The provision, according to Emkay Research, was “significantly higher” but was partially offset by other income at Rs.1,090 crore and a tax write-back of Rs.192 crore in the quarter. BoI, too, would have shown a sharper drop in net profit had there been no tax write-back.
BoI shares lost 4.35% to close at Rs.324.25 on Monday on BSE and BoB lost 1.82% to Rs.691.85, even as the bourse’s benchmark index, Sensex, lost 2.14% to 19,691.67 points and the banking index, Bankex, fell 0.02% to 14,377.11 points.
BoB’s gross non-performing assets rose to 2.4% of total loans from 1.53% in the year earlier. In the December quarter, the bank had a gross NPA ratio of 2.41%.
The bank witnessed fresh slippages in the quarter of Rs.2,083 crore. Out of this, Rs.1,200 crore of slippages happened in its domestic portfolio, while Rs.883 crore was on account of its international book, mainly in Dubai. The bank had recorded a slippage of Rs.1,604 crore in the December quarter.
BoB had to write-off Rs.1,036 crore of loans in its domestic portfolio and Rs.194 crore in its international book in the fourth quarter. About half of the fresh slippages are due to large corporations and the rest are on exposure to small businesses, the bank said.
The bank restructured Rs.2,843 crore of loans in the fourth quarter against Rs.5,280 crore in the year-ago quarter. For the full year, the bank restructured Rs.7,666 crore of loans.
In the first quarter of the current fiscal, BoB expects to restructure Rs.2,500 crore worth of loans.

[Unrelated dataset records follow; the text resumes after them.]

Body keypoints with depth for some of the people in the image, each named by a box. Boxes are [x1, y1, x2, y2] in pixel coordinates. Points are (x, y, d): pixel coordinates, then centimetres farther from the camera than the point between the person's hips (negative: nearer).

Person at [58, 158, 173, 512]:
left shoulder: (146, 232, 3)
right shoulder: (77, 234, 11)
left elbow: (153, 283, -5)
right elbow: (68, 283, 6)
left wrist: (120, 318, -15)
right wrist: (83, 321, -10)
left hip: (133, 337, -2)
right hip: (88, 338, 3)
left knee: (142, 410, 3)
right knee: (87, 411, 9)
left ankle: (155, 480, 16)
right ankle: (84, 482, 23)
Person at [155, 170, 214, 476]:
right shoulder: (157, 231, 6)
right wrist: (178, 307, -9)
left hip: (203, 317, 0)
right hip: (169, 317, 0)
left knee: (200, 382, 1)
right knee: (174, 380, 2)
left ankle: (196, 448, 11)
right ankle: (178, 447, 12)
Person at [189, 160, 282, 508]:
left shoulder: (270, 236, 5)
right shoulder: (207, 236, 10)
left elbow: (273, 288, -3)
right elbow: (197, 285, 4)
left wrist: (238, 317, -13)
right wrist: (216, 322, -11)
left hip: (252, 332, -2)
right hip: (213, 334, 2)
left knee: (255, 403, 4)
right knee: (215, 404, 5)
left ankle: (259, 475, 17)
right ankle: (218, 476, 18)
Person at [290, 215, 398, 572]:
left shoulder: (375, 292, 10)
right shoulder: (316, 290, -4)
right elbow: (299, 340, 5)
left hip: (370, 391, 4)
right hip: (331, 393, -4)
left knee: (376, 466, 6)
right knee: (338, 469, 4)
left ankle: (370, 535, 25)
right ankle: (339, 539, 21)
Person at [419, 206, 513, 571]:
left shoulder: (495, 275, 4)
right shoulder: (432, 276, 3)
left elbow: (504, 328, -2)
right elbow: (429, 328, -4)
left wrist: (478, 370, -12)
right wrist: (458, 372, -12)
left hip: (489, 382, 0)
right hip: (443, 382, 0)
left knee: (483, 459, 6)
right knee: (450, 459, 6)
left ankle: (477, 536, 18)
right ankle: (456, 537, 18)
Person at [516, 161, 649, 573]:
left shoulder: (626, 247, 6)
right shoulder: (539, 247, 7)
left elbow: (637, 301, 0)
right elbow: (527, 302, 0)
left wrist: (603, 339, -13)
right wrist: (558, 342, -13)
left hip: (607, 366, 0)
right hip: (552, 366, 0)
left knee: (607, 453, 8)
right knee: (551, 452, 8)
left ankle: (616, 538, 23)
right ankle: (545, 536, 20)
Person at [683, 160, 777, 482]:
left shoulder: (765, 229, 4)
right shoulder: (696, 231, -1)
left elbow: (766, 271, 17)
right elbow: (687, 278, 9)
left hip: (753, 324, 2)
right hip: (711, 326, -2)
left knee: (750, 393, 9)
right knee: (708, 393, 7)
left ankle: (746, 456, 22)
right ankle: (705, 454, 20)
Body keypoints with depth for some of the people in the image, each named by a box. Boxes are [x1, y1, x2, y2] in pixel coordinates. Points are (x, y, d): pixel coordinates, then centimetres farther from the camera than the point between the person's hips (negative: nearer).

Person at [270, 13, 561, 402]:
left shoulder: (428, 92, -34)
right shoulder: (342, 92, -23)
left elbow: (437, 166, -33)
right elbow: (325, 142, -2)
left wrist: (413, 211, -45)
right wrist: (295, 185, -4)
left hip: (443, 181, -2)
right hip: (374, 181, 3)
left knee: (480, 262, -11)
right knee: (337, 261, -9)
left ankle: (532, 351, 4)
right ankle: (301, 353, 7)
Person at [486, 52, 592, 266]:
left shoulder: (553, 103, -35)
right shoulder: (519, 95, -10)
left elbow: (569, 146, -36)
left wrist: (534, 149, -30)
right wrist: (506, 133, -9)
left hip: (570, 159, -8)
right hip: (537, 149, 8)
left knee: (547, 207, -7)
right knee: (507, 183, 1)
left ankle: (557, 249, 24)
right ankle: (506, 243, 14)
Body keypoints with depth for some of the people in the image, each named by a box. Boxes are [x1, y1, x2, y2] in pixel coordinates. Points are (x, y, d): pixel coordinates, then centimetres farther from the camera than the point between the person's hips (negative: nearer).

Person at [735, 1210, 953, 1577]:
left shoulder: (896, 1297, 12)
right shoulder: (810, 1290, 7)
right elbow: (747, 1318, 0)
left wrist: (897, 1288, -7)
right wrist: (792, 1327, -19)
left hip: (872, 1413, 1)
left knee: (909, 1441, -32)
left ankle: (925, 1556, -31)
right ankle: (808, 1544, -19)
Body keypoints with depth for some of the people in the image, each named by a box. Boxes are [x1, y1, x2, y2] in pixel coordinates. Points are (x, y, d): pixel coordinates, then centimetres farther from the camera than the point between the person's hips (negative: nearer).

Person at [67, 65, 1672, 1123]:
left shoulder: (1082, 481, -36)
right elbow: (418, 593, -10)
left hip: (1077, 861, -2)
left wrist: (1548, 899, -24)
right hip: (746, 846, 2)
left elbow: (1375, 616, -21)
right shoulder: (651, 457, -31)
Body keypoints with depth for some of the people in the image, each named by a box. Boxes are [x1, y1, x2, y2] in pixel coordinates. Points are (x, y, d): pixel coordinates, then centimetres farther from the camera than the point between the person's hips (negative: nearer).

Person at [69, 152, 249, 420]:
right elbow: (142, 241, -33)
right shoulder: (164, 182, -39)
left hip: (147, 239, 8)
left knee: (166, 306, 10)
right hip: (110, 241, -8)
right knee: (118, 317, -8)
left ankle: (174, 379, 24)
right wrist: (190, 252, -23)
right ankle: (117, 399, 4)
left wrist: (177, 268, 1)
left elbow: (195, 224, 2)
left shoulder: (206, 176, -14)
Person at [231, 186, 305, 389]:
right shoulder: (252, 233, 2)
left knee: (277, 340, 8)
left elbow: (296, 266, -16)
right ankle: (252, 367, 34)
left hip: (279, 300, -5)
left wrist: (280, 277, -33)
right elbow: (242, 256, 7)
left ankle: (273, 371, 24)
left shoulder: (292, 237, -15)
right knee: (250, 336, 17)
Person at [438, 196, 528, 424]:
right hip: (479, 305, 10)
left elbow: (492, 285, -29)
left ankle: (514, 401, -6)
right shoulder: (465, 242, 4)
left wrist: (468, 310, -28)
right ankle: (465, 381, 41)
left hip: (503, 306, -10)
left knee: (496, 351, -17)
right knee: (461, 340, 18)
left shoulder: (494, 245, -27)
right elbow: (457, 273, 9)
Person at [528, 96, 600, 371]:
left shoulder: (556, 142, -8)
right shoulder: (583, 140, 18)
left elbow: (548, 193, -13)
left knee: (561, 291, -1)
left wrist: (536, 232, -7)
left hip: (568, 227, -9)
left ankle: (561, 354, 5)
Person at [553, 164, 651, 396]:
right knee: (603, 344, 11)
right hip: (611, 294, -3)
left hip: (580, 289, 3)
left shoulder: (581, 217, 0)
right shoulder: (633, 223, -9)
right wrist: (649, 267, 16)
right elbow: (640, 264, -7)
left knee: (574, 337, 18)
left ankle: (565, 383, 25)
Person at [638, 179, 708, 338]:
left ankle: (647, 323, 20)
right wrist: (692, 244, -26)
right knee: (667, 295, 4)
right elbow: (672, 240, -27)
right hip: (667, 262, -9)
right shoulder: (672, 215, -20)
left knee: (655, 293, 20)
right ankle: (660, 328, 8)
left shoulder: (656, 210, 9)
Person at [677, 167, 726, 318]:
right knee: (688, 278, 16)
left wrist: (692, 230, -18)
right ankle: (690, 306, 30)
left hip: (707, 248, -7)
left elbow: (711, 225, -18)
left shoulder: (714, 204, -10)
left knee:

According to S.S. Mundra, the bank’s chairman and managing director, the asset quality could have deteriorated more sharply had the bank not been proactive in addressing the slippages.
“We had a complete focus on asset quality. In the fourth quarter, those have been quite comprehensively addressed and there has been a considerable impact on our domestic book,” said Mundra, adding that domestic NPAs will stabilize in a quarter or two.
The bank will refocus on growth in fiscal 2014, he said. It plans to rebalance its lending portfolio, focusing more on agriculture, small and medium enterprises, while it will go a little slow on lending to the corporate sector.
The bank expects to expand its loan book and deposit base by 1.5-2 percentage points above the industry average as it wants to “avoid aggression as the economy is still in the recovery mode”, the bank’s presentation said.
“BoB continued to witness asset quality deterioration, as its gross and net NPA levels were sequential higher by 9% and 25%, respectively. Consequently, the provisioning expenses for the bank almost doubled on a year-on-year (y-o-y) basis, leading to profit before tax level earnings decline of 54% y-o-y (year-on-year),” said Vaibhav Agrawal, vice-president, research, Angel Broking Ltd.
“However, higher tax write-backs during the quarter limited the net profit decline to 32%,” Agrawal said.
The bank’s net interest margin (NIM), or the difference between yields on advances and the cost of funds, for its global operation fell to 2.51% from 2.96% in the year-ago quarter and 2.65% in the third quarter.
BoI’s global NIM was at 2.46% against 2.86% in the year ago quarter and 2.36% in the December quarter.
According to the bank’s chairperson and managing director V.R. Iyer, the level of bad assets at the bank has largely stabilized, but stress will continue in the prevailing weak economic conditions. The bank has a restructuring pipeline of Rs.515 crore in the first quarter of the current fiscal.
“We are monitoring our stressed assets portfolio, doing sensitivity analysis, and hope bad assets would be under check in the coming quarters. However, we cannot commit on a number given the volatile economic conditions,” Iyer said at a press conference to discuss the bank’s results.
“Asset quality stress is visible, but as the economy picks up, we expect the stress to come down. We are seeing stress in textiles, steel, chemicals, infrastructure and services,” she said, adding that these sectors made up to 70% of the bank’s NPAs.